**MATERIAL SHOWN:**
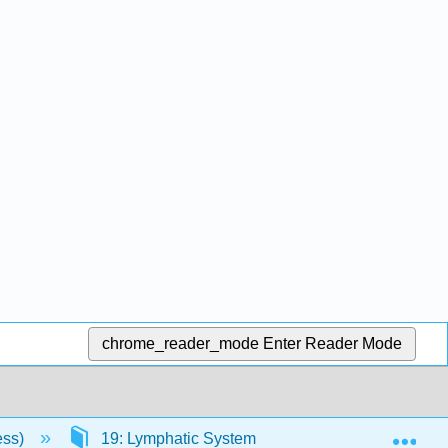
chrome_reader_mode
Enter Reader Mode
Exp
ess)
19: Lymphatic System
19.3: Lymph Cel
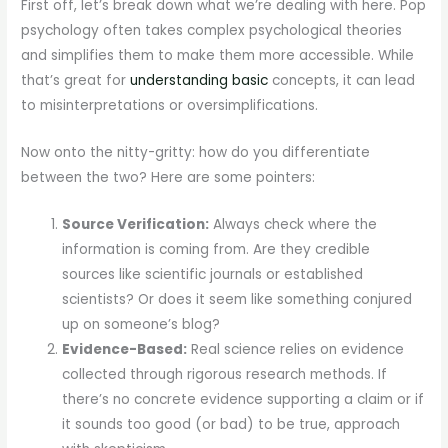
First off, let’s break down what we’re dealing with here. Pop
psychology often takes complex psychological theories
and simplifies them to make them more accessible. While
that’s great for
understanding basic
concepts, it can lead
to misinterpretations or oversimplifications.
Now onto the nitty-gritty: how do you differentiate
between the two? Here are some pointers:
Source Verification:
Always check where the
information is coming from. Are they credible
sources like scientific journals or established
scientists? Or does it seem like something conjured
up on someone’s blog?
Evidence-Based:
Real science relies on evidence
collected through rigorous research methods. If
there’s no concrete evidence supporting a claim or if
it sounds too good (or bad) to be true, approach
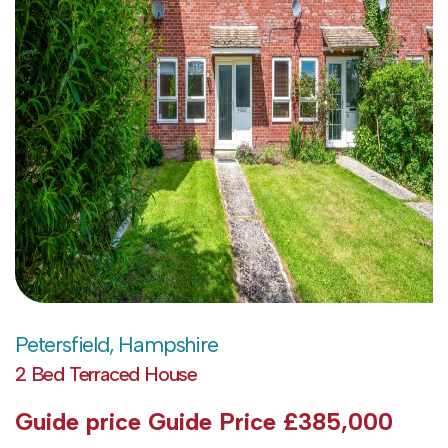
Petersfield, Hampshire
2 Bed Terraced House
Guide price
Guide Price £385,000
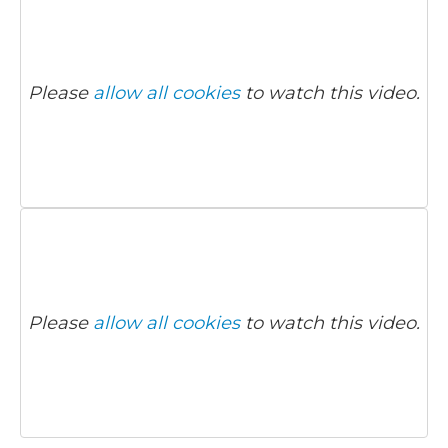
Please
allow all cookies
to watch this video.
Please
allow all cookies
to watch this video.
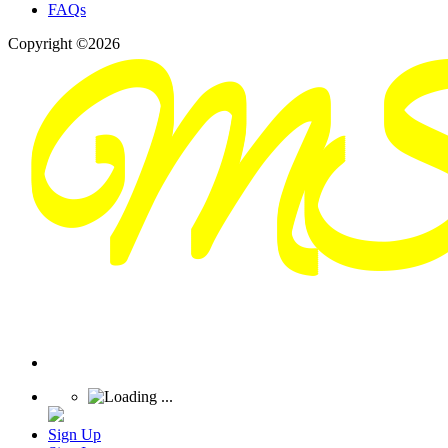
FAQs
Copyright ©2026
Sign Up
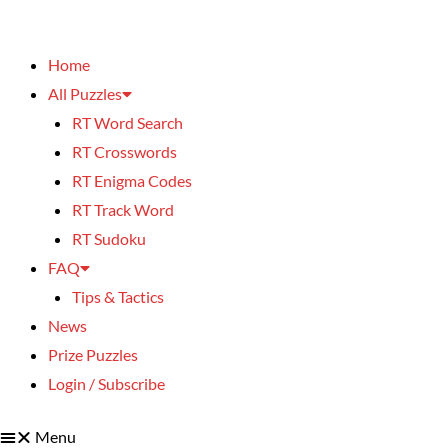
Home
All Puzzles
RT Word Search
RT Crosswords
RT Enigma Codes
RT Track Word
RT Sudoku
FAQ
Tips & Tactics
News
Prize Puzzles
Login / Subscribe
Menu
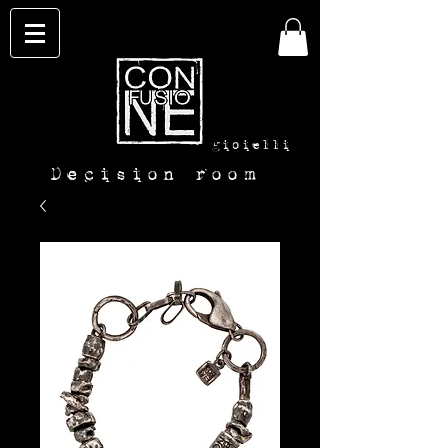
con-
fusione
gioielli
Decision room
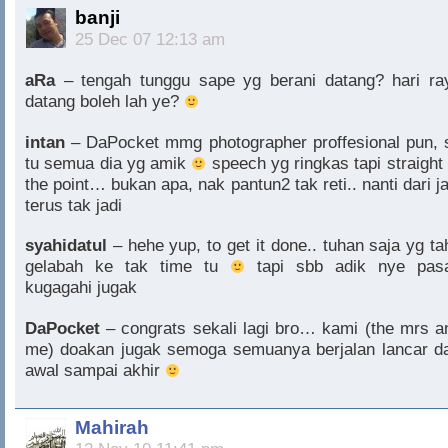
banji
25 Dec 07 12:13 am
aRa
– tengah tunggu sape yg berani datang? hari ra
datang boleh lah ye?
intan
– DaPocket mmg photographer proffesional pun, 
tu semua dia yg amik
speech yg ringkas tapi straight 
the point… bukan apa, nak pantun2 tak reti.. nanti dari ja
terus tak jadi
syahidatul
– hehe yup, to get it done.. tuhan saja yg ta
gelabah ke tak time tu
tapi sbb adik nye pasa
kugagahi jugak
DaPocket
– congrats sekali lagi bro… kami (the mrs a
me) doakan jugak semoga semuanya berjalan lancar da
awal sampai akhir
Mahirah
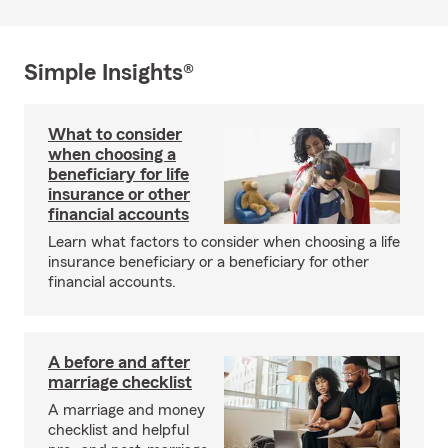
Simple Insights®
What to consider
when choosing a
beneficiary for life
insurance or other
financial accounts
Learn what factors to consider when choosing a life
insurance beneficiary or a beneficiary for other
financial accounts.
A before and after
marriage checklist
A marriage and money
checklist and helpful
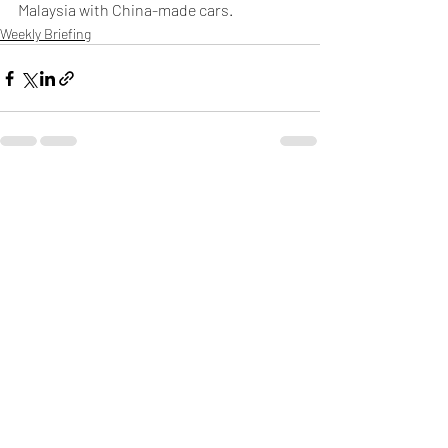
Malaysia with China-made cars.
Weekly Briefing
Πρόσφατες αναρτήσεις
Εμφάνιση όλων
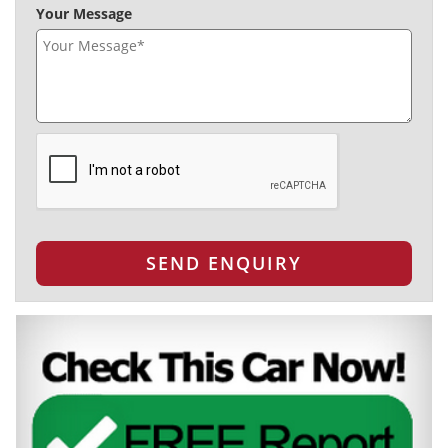
Your Message
SEND ENQUIRY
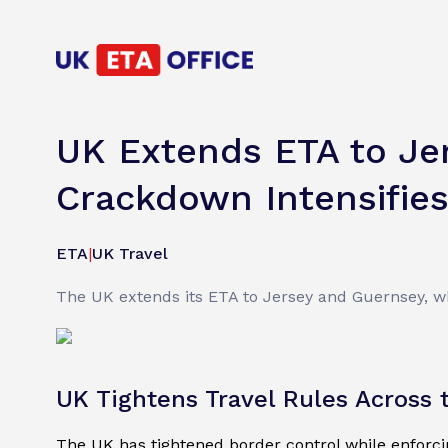
UK Extends ETA to Je
Crackdown Intensifie
ETA
|
UK Travel
The UK extends its ETA to Jersey and Guernsey, wh
UK Tightens Travel Rules Across
The UK has tightened border control while enforcing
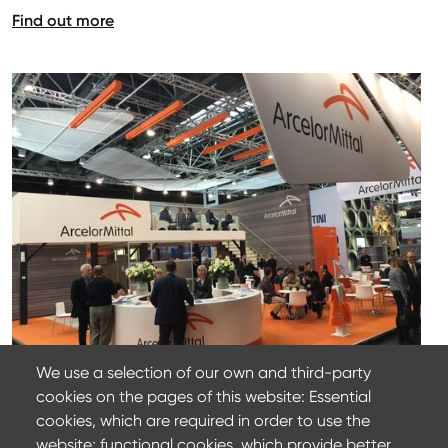
Find out more
We use a selection of our own and third-party
cookies on the pages of this website: Essential
22 mars 2024
cookies, which are required in order to use the
ArcelorMittal at Wire 2022
website; functional cookies, which provide better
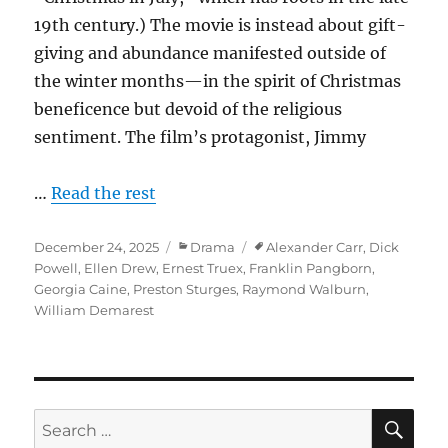
19th century.) The movie is instead about gift-
giving and abundance manifested outside of
the winter months—in the spirit of Christmas
beneficence but devoid of the religious
sentiment. The film’s protagonist, Jimmy
…
Read the rest
Posted
Categories
Tags
December 24, 2025
Drama
Alexander Carr
,
Dick
on
Powell
,
Ellen Drew
,
Ernest Truex
,
Franklin Pangborn
,
Georgia Caine
,
Preston Sturges
,
Raymond Walburn
,
William Demarest
SE
Search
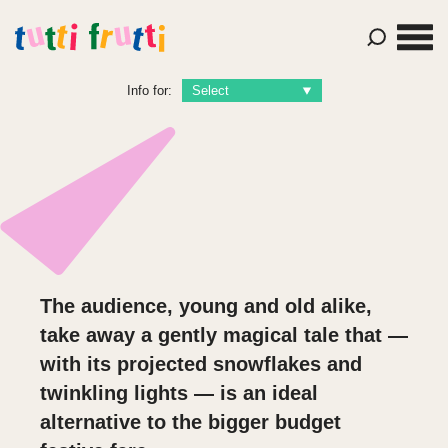
Info for:
The audience, young and old alike,
take away a gently magical tale that —
with its projected snowflakes and
twinkling lights — is an ideal
alternative to the bigger budget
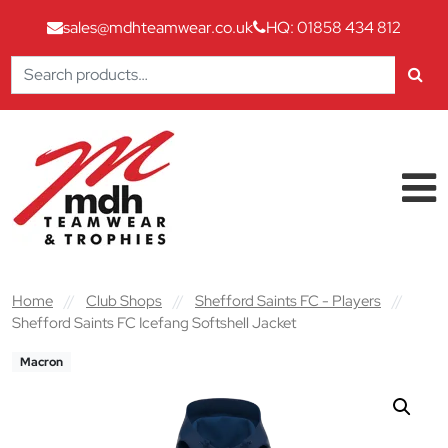
sales@mdhteamwear.co.uk
HQ: 01858 434 812
Search
for:
Skip to content
Main Navigation
Home
//
Club Shops
//
Shefford Saints FC - Players
//
Shefford Saints FC Icefang Softshell Jacket
Macron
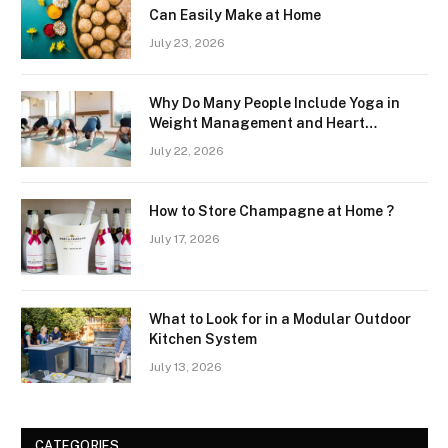
Can Easily Make at Home
July 23, 2026
Why Do Many People Include Yoga in
Weight Management and Heart
Wellness Routines
July 22, 2026
How to Store Champagne at Home ?
July 17, 2026
What to Look for in a Modular Outdoor
Kitchen System
July 13, 2026
CATEGORIES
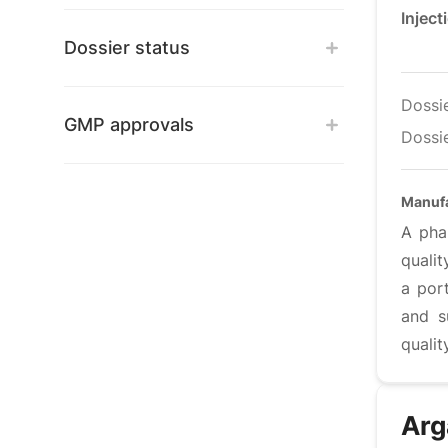
Inject
Dossier status
Dossi
GMP approvals
Dossie
Manuf
A pha
qualit
a port
and s
qualit
Arg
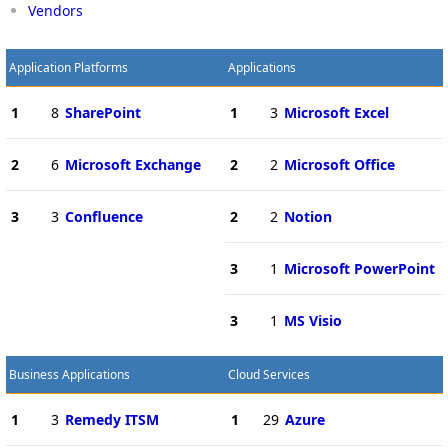
Vendors
Application Platforms
Applications
1
8
SharePoint
1
3
Microsoft Excel
2
6
Microsoft Exchange
2
2
Microsoft Office
3
3
Confluence
2
2
Notion
3
1
Microsoft PowerPoint
3
1
MS Visio
Business Applications
Cloud Services
1
3
Remedy ITSM
1
29
Azure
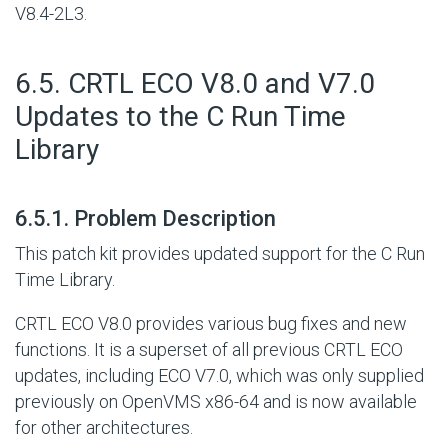
V8.4-2L3.
#
6.5. CRTL ECO V8.0 and V7.0
Updates to the C Run Time
Library
#
6.5.1. Problem Description
This patch kit provides updated support for the C Run
Time Library.
CRTL ECO V8.0 provides various bug fixes and new
functions. It is a superset of all previous CRTL ECO
updates, including ECO V7.0, which was only supplied
previously on OpenVMS x86-64 and is now available
for other architectures.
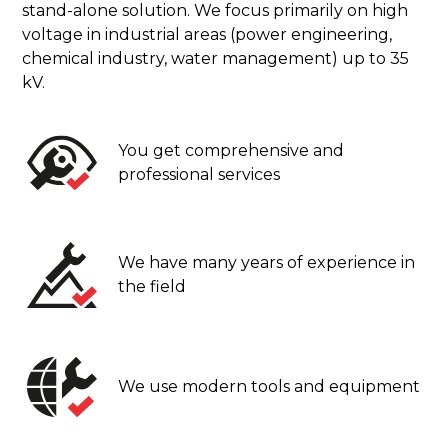
stand-alone solution. We focus primarily on high
voltage in industrial areas (power engineering,
chemical industry, water management) up to 35
kV.
You get comprehensive and
professional services
We have many years of experience in
the field
We use modern tools and equipment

**EXERCISE AIM:** Convert the lines running from the line that contains "19th century.) The" to the line that contains "for other architectures.", both included, into a Markdown table with the columns No. and Line, numbering each line in order. Omit blank lines, and leave the pictures out of the table.

**OUTPUT FOR THIS EXERCISE:**
| No. | Line |
|---|---|
| 1 | 19th century.) The movie is instead about gift- |
| 2 | giving and abundance manifested outside of |
| 3 | the winter months—in the spirit of Christmas |
| 4 | beneficence but devoid of the religious |
| 5 | sentiment. The film’s protagonist, Jimmy |
| 6 | … |
| 7 | Read the rest |
| 8 | Posted |
| 9 | Categories |
| 10 | Tags |
| 11 | December 24, 2025 |
| 12 | Drama |
| 13 | Alexander Carr |
| 14 | , |
| 15 | Dick |
| 16 | on |
| 17 | Powell |
| 18 | , |
| 19 | Ellen Drew |
| 20 | , |
| 21 | Ernest Truex |
| 22 | , |
| 23 | Franklin Pangborn |
| 24 | , |
| 25 | Georgia Caine |
| 26 | , |
| 27 | Preston Sturges |
| 28 | , |
| 29 | Raymond Walburn |
| 30 | , |
| 31 | William Demarest |
| 32 | SE |
| 33 | Search |
| 34 | Info for: |
| 35 | The audience, young and old alike, |
| 36 | take away a gently magical tale that — |
| 37 | with its projected snowflakes and |
| 38 | twinkling lights — is an ideal |
| 39 | alternative to the bigger budget |
| 40 | sales@mdhteamwear.co.uk |
| 41 | HQ: 01858 434 812 |
| 42 | Search |
| 43 | for: |
| 44 | Skip to content |
| 45 | Main Navigation |
| 46 | Home |
| 47 | // |
| 48 | Club Shops |
| 49 | // |
| 50 | Shefford Saints FC - Players |
| 51 | // |
| 52 | Shefford Saints FC Icefang Softshell Jacket |
| 53 | Macron |
| 54 | Can Easily Make at Home |
| 55 | July 23, 2026 |
| 56 | Why Do Many People Include Yoga in |
| 57 | Weight Management and Heart |
| 58 | Wellness Routines |
| 59 | July 22, 2026 |
| 60 | How to Store Champagne at Home ? |
| 61 | July 17, 2026 |
| 62 | What to Look for in a Modular Outdoor |
| 63 | Kitchen System |
| 64 | July 13, 2026 |
| 65 | CATEGORIES |
| 66 | Inject |
| 67 | Dossier status |
| 68 | Dossi |
| 69 | GMP approvals |
| 70 | Dossie |
| 71 | Manuf |
| 72 | A pha |
| 73 | qualit |
| 74 | a port |
| 75 | and s |
| 76 | qualit |
| 77 | Arg |
| 78 | Vendors |
| 79 | Application Platforms |
| 80 | Applications |
| 81 | 1 |
| 82 | 8 |
| 83 | SharePoint |
| 84 | 1 |
| 85 | 3 |
| 86 | Microsoft Excel |
| 87 | 2 |
| 88 | 6 |
| 89 | Microsoft Exchange |
| 90 | 2 |
| 91 | 2 |
| 92 | Microsoft Office |
| 93 | 3 |
| 94 | 3 |
| 95 | Confluence |
| 96 | 2 |
| 97 | 2 |
| 98 | Notion |
| 99 | 3 |
| 100 | 1 |
| 101 | Microsoft PowerPoint |
| 102 | 3 |
| 103 | 1 |
| 104 | MS Visio |
| 105 | Business Applications |
| 106 | Cloud Services |
| 107 | 1 |
| 108 | 3 |
| 109 | Remedy ITSM |
| 110 | 1 |
| 111 | 29 |
| 112 | Azure |
| 113 | V8.4-2L3. |
| 114 | # |
| 115 | 6.5. CRTL ECO V8.0 and V7.0 |
| 116 | Updates to the C Run Time |
| 117 | Library |
| 118 | # |
| 119 | 6.5.1. Problem Description |
| 120 | This patch kit provides updated support for the C Run |
| 121 | Time Library. |
| 122 | CRTL ECO V8.0 provides various bug fixes and new |
| 123 | functions. It is a superset of all previous CRTL ECO |
| 124 | updates, including ECO V7.0, which was only supplied |
| 125 | previously on OpenVMS x86-64 and is now available |
| 126 | for other architectures. |